## [Excerpted passage]
···
5.2 Psychiatric Medications and Military Service
There is a rich literature on evidence-based treatment of PTSD , developed by the American Psychiatric Association, the Department of Defense (DoD), the Department of Veterans Affairs (VA), and others [3–6]. These include: (1) pharmacotherapy or medication, and (2) psychotherapy. However, these guidelines do not take into account the deployment restrictions for active duty troops, discussed above. This chapter will highlight special considerations for active duty military troops.
Thirty years ago, chlorpromazine (Thorazine) and diazepam (Valium) were the only psychiatric medications in a deployed pharmacy. Beginning in the early 1990s, the services gradually increased the availability of medications allowed in the field environment.
···
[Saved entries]
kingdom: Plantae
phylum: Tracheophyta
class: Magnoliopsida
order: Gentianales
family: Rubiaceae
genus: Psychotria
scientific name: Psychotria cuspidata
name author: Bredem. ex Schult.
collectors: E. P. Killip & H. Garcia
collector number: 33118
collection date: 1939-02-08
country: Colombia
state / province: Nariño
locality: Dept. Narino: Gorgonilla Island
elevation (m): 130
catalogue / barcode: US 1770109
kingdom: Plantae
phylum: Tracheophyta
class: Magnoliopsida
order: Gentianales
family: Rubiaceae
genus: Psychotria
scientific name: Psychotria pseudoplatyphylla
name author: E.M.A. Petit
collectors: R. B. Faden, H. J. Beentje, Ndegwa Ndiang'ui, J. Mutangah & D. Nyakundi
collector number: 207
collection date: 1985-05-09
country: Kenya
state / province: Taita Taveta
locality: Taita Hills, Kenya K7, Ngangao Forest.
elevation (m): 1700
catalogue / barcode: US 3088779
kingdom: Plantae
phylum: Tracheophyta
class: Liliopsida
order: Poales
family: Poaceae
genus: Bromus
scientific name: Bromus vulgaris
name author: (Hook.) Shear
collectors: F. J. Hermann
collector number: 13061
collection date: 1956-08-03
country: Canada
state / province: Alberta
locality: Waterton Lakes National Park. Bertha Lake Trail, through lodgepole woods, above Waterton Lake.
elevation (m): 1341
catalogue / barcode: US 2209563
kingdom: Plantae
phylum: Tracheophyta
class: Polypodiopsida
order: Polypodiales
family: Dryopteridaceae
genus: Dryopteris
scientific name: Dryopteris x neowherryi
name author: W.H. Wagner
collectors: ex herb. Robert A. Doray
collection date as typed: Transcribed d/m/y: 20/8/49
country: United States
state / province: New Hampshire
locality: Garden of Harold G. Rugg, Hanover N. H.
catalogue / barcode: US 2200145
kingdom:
···
## [Your goal]
Copy out the passage on psychiatric medications, everything from "5.2 Psychiatric Medications" down to "the field environment.", substituting "personnel" for "troops" wherever it appears.

## [The answer]
5.2 Psychiatric Medications and Military Service
There is a rich literature on evidence-based treatment of PTSD , developed by the American Psychiatric Association, the Department of Defense (DoD), the Department of Veterans Affairs (VA), and others [3–6]. These include: (1) pharmacotherapy or medication, and (2) psychotherapy. However, these guidelines do not take into account the deployment restrictions for active duty personnel, discussed above. This chapter will highlight special considerations for active duty military personnel.
Thirty years ago, chlorpromazine (Thorazine) and diazepam (Valium) were the only psychiatric medications in a deployed pharmacy. Beginning in the early 1990s, the services gradually increased the availability of medications allowed in the field environment.